Warring Nigerians Sign Cease-Fire
LAGOS, Nigeria (AP) _ Warring tribes in Nigeria’s oil-rich Delta have reached a cease-fire to end ethnic strife that has cost hundreds of lives over the past two years, newspapers reported Friday.
Representatives of the Ijaw, Itsekiri and Urhobo ethnic groups agreed to keep an open line of communication and pursue lasting peace through dialogue, The Guardian newspaper of Lagos reported.
Delegations from the three groups signed the six-point declaration on Thursday in the Delta State capital of Asaba.
The declaration called for President Olusegun Obasanjo’s government to resolve the issues that triggered the fighting _ ethnic disputes over development projects and oil revenues.
The rival delegations urged the government to ``spare no effort″ in granting aid to victims of violence and support future peace talks.
Some 200 people were reportedly killed earlier this month in street clashes between Ijaw, Urhobo and Itsekiri ethnic militants in the southern oil city of Warri.
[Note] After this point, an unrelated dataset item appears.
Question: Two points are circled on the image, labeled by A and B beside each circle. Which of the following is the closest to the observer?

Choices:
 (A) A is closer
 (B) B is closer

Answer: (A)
Dozens of homes were razed and thousands fled the fighting.
Another several hundred people were believed killed in fighting between October and January in towns and villages surrounding Warri.
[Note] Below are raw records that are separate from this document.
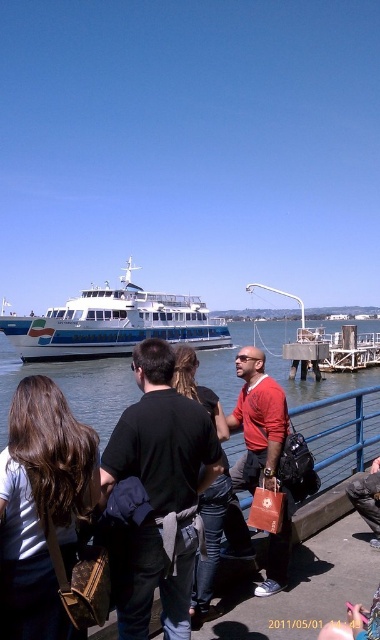
You are a photographer planning to take a photo of the waterfront scene. You want to ensure both the clear blue water at center and the black leather jacket at center are visible in your shot. Based on their widths, which object should you prioritize framing closer to the edge of the photo to avoid overcrowding?

The black leather jacket at center should be prioritized closer to the edge of the photo because its width is narrower than the clear blue water at center, which is wider. This arrangement will help prevent overcrowding in the composition.

You are a photographer trying to capture a photo of the white glossy ferry at center without any obstructions. You notice the matte brown purse at left is blocking your view. Can you estimate if the ferry is taller than the purse?

The white glossy ferry at center is taller than the matte brown purse at left, so the ferry will be visible above the purse in your photo.

You are a photographer standing at the waterfront. You want to capture a photo of the white glossy ferry at center and the black leather jacket at center in the same frame. Which object should you focus on first if you want to ensure both are in focus without moving the camera?

The white glossy ferry at center is wider than the black leather jacket at center. Since the ferry is wider, focusing on it first would help ensure both objects remain in focus as it occupies more of the frame.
The region is the source of most of the oil in Nigeria, the world’s sixth largest exporter. Multinational firms like Chevron Corp. that pump the bulk of the oil have experienced frequent disruptions by militants who kidnap workers, capture oil facilities and sabotage pipelines.
The destitute Delta region has been the scene of frequent bloody clashes and is seen as a major challenge to Obasanjo, who took office late last month in a handover that ended 15 years of military rule.